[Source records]
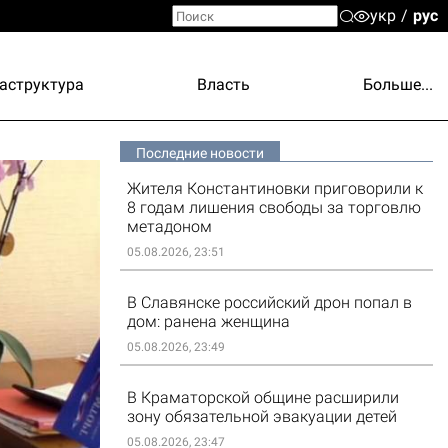
укр
рус
аструктура
Власть
Больше...
Последние новости
Жителя Константиновки приговорили к
8 годам лишения свободы за торговлю
метадоном
05.08.2026, 23:51
В Славянске российский дрон попал в
дом: ранена женщина
05.08.2026, 23:49
В Краматорской общине расширили
зону обязательной эвакуации детей
05.08.2026, 23:47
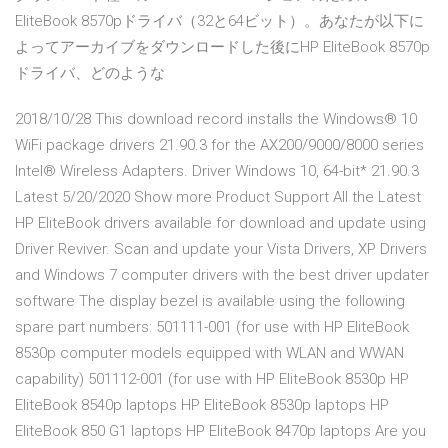
EliteBook 8570pドライバ（32と64ビット）。あなたが以下に
よってアーカイブをダウンロードした後にHP EliteBook 8570p
ドライバ、どのような
2018/10/28 This download record installs the Windows® 10
WiFi package drivers 21.90.3 for the AX200/9000/8000 series
Intel® Wireless Adapters. Driver Windows 10, 64-bit* 21.90.3
Latest 5/20/2020 Show more Product Support All the Latest
HP EliteBook drivers available for download and update using
Driver Reviver. Scan and update your Vista Drivers, XP Drivers
and Windows 7 computer drivers with the best driver updater
software The display bezel is available using the following
spare part numbers: 501111-001 (for use with HP EliteBook
8530p computer models equipped with WLAN and WWAN
capability) 501112-001 (for use with HP EliteBook 8530p HP
EliteBook 8540p laptops HP EliteBook 8530p laptops HP
EliteBook 850 G1 laptops HP EliteBook 8470p laptops Are you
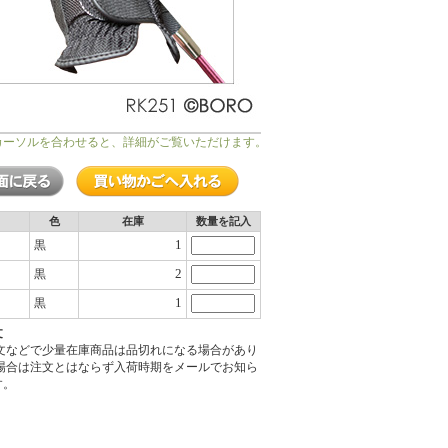
カーソルを合わせると、詳細がご覧いただけます。
色
在庫
数量を記入
1
黒
2
黒
1
黒
文
注文などで少量在庫商品は品切れになる場合があり
の場合は注文とはならず入荷時期をメールでお知ら
す。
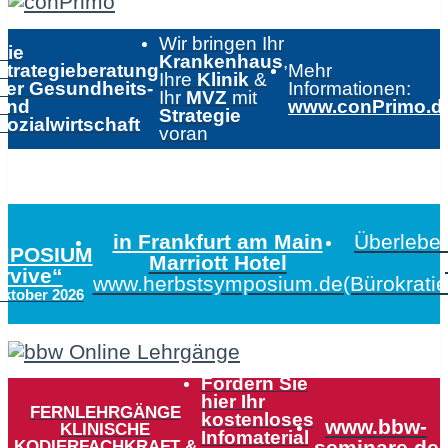
Wir bringen Ihr
Die
Krankenhaus
,
Strategieberatung
Mehr
Ihre
Klinik
&
der Gesundheits-
Informationen:
Ihr
MVZ
mit
und
www.conPrimo.d
Strategie
Sozialwirtschaft
voran
in Frankfurt am Main
Überleben
MPOSIUM
Marriott Hotel
urvive“
www.herbstsymposium.de
(Bürokrati
Oktober 2026
Fordern Sie
hier Ihr
FERNLEHRGÄNGE
kostenloses
www.bbw-
KLINISCHE
Infomaterial
KODIERFACHKRAFT &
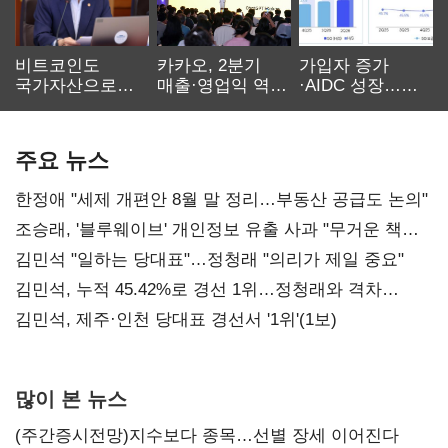
비트코인도
카카오, 2분기
가입자 증가
국가자산으로…'
매출·영업익 역대
·AIDC 성장…
보관·평가·처분'
최대…에이전트
SKT 2분기 성장
기준은 숙제
AI 수익화 관건
본궤도
주요 뉴스
한정애 "세제 개편안 8월 말 정리…부동산 공급도 논의"
조승래, '블루웨이브' 개인정보 유출 사과 "무거운 책임
통감"
김민석 "일하는 당대표"…정청래 "의리가 제일 중요"
김민석, 누적 45.42%로 경선 1위…정청래와 격차
0.86%p(2보)
김민석, 제주·인천 당대표 경선서 '1위'(1보)
많이 본 뉴스
(주간증시전망)지수보다 종목…선별 장세 이어진다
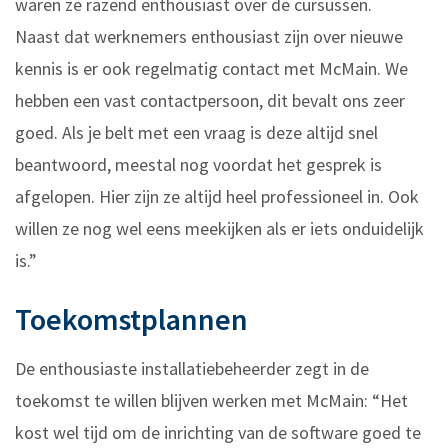
waren ze razend enthousiast over de cursussen.
Naast dat werknemers enthousiast zijn over nieuwe
kennis is er ook regelmatig contact met McMain. We
hebben een vast contactpersoon, dit bevalt ons zeer
goed. Als je belt met een vraag is deze altijd snel
beantwoord, meestal nog voordat het gesprek is
afgelopen. Hier zijn ze altijd heel professioneel in. Ook
willen ze nog wel eens meekijken als er iets onduidelijk
is.”
Toekomstplannen
De enthousiaste installatiebeheerder zegt in de
toekomst te willen blijven werken met McMain: “Het
kost wel tijd om de inrichting van de software goed te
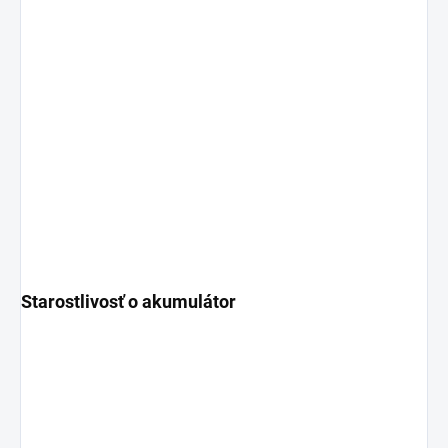
Starostlivosť o akumulátor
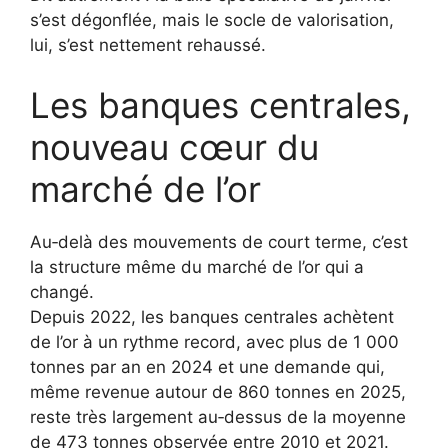
s’est dégonflée, mais le socle de valorisation,
lui, s’est nettement rehaussé.
Les banques centrales,
nouveau cœur du
marché de l’or
Au‑delà des mouvements de court terme, c’est
la structure même du marché de l’or qui a
changé.
Depuis 2022, les banques centrales achètent
de l’or à un rythme record, avec plus de 1 000
tonnes par an en 2024 et une demande qui,
même revenue autour de 860 tonnes en 2025,
reste très largement au‑dessus de la moyenne
de 473 tonnes observée entre 2010 et 2021.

* [REQUEST]: Without copying the pictures, transcribe the entries exactly.

* [TASK ANSWER]:
укр
рус
аструктура
Власть
Больше...
Последние новости
Жителя Константиновки приговорили к
8 годам лишения свободы за торговлю
метадоном
05.08.2026, 23:51
В Славянске российский дрон попал в
дом: ранена женщина
05.08.2026, 23:49
В Краматорской общине расширили
зону обязательной эвакуации детей
05.08.2026, 23:47
EliteBook 8570pドライバ（32と64ビット）。あなたが以下に
よってアーカイブをダウンロードした後にHP EliteBook 8570p
ドライバ、どのような
2018/10/28 This download record installs the Windows® 10
WiFi package drivers 21.90.3 for the AX200/9000/8000 series
Intel® Wireless Adapters. Driver Windows 10, 64-bit* 21.90.3
Latest 5/20/2020 Show more Product Support All the Latest
HP EliteBook drivers available for download and update using
Driver Reviver. Scan and update your Vista Drivers, XP Drivers
and Windows 7 computer drivers with the best driver updater
software The display bezel is available using the following
spare part numbers: 501111-001 (for use with HP EliteBook
8530p computer models equipped with WLAN and WWAN
capability) 501112-001 (for use with HP EliteBook 8530p HP
EliteBook 8540p laptops HP EliteBook 8530p laptops HP
EliteBook 850 G1 laptops HP EliteBook 8470p laptops Are you
カーソルを合わせると、詳細がご覧いただけます。
色
在庫
数量を記入
1
黒
2
黒
1
黒
文
注文などで少量在庫商品は品切れになる場合があり
の場合は注文とはならず入荷時期をメールでお知ら
す。
Wir bringen Ihr
Die
Krankenhaus
,
Strategieberatung
Mehr
Ihre
Klinik
&
der Gesundheits-
Informationen:
Ihr
MVZ
mit
und
www.conPrimo.d
Strategie
Sozialwirtschaft
voran
in Frankfurt am Main
Überleben
MPOSIUM
Marriott Hotel
urvive“
www.herbstsymposium.de
(Bürokrati
Oktober 2026
Fordern Sie
hier Ihr
FERNLEHRGÄNGE
kostenloses
www.bbw-
KLINISCHE
Infomaterial
KODIERFACHKRAFT &
비트코인도
카카오, 2분기
가입자 증가
국가자산으로…'
매출·영업익 역대
·AIDC 성장…
보관·평가·처분'
최대…에이전트
SKT 2분기 성장
기준은 숙제
AI 수익화 관건
본궤도
주요 뉴스
한정애 "세제 개편안 8월 말 정리…부동산 공급도 논의"
조승래, '블루웨이브' 개인정보 유출 사과 "무거운 책임
통감"
김민석 "일하는 당대표"…정청래 "의리가 제일 중요"
김민석, 누적 45.42%로 경선 1위…정청래와 격차
0.86%p(2보)
김민석, 제주·인천 당대표 경선서 '1위'(1보)
많이 본 뉴스
(주간증시전망)지수보다 종목…선별 장세 이어진다
waren ze razend enthousiast over de cursussen.
Naast dat werknemers enthousiast zijn over nieuwe
kennis is er ook regelmatig contact met McMain. We
hebben een vast contactpersoon, dit bevalt ons zeer
goed. Als je belt met een vraag is deze altijd snel
beantwoord, meestal nog voordat het gesprek is
afgelopen. Hier zijn ze altijd heel professioneel in. Ook
willen ze nog wel eens meekijken als er iets onduidelijk
is.”
Toekomstplannen
De enthousiaste installatiebeheerder zegt in de
toekomst te willen blijven werken met McMain: “Het
kost wel tijd om de inrichting van de software goed te
Starostlivosť o akumulátor
s’est dégonflée, mais le socle de valorisation,
lui, s’est nettement rehaussé.
Les banques centrales,
nouveau cœur du
marché de l’or
Au‑delà des mouvements de court terme, c’est
la structure même du marché de l’or qui a
changé.
Depuis 2022, les banques centrales achètent
de l’or à un rythme record, avec plus de 1 000
tonnes par an en 2024 et une demande qui,
même revenue autour de 860 tonnes en 2025,
reste très largement au‑dessus de la moyenne
de 473 tonnes observée entre 2010 et 2021.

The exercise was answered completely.